Harvest Your Backyard Bounty for Herbal Medicine
It’s safe to say that Oregon is one of the greenest states out there, with trees and plants for literally miles and miles. But it’s a lesser-known fact that much of that greenery can actually be used medicinally. A recent study found that one-third of Americans use herbal medicine to treat certain ailments, but what is herbal medicine exactly? And more importantly, how effective is it?
Missy Rohs, a Portland herbalist, describes herbal medicine as “simply using plants for their healing properties.” “It doesn’t have to be fancy,” she explains. “It could be literally using the herbs in your kitchen cabinet, or using weeds from your backyard.”
Rohs cofounded and teaches at the Arctos School, where Portlanders can learn all about herbalism and which plants work best. For example, the root and bark of an Oregon grape can be used for its antimicrobial properties. Even the ubiquitous dandelion can be used in teas to help an upset stomach.

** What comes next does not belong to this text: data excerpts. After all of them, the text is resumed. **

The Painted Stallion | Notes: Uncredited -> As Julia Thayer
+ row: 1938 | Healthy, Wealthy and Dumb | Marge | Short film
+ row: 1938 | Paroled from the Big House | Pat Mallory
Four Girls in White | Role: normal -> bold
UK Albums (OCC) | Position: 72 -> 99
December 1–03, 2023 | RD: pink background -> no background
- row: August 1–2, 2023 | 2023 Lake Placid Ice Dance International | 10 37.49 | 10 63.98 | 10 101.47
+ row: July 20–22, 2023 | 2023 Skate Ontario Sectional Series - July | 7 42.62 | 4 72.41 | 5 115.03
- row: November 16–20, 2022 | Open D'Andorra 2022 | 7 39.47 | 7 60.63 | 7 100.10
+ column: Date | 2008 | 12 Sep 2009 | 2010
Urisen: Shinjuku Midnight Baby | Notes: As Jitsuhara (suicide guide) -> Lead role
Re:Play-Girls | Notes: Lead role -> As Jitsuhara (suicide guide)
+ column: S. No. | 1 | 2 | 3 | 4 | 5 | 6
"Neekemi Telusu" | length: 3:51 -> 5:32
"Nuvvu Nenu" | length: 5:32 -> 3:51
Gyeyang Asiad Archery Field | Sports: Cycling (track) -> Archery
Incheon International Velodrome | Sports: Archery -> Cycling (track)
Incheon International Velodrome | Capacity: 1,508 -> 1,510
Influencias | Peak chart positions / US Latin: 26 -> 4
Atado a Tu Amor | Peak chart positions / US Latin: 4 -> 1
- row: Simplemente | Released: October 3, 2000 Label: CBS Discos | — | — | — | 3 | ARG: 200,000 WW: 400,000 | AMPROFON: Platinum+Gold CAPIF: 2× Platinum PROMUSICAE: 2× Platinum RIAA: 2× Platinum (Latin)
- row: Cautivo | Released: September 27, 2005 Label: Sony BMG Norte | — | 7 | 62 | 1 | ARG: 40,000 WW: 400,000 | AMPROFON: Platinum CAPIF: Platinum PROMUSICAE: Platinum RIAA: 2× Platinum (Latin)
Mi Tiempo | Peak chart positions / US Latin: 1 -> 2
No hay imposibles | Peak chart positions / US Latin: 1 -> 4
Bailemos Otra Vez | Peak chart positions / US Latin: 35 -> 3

Rohs has harnessed the power of plants in some pretty unusual situations. “Last summer we were staying with some friends and they were taking care of a ferret,” she recalls. “I wanted to hold it… I laid down and it ran straight up and bit my nose. My nose wouldn’t stop bleeding, so I went out the front door and the first thing that I could think of that helps stop bleeding is yarrow. I picked a leaf and I applied it topically and it pretty much stopped the bleeding right away. It was really cool.”
But don’t go running straight to your garden just yet. Rohs advises taking at least one intro class on herbalism first. “One of the most important things if you start harvesting your own plants is that you have to know 100% for certain what they are,” she explains. “You never want to make a mistake.”
If herbal medicine is calling your name, check out the National College of Natural Medicine, the oldest accredited naturopathic medical college in the United States, or head to the Portland Herb School, which offers classes on the weekends.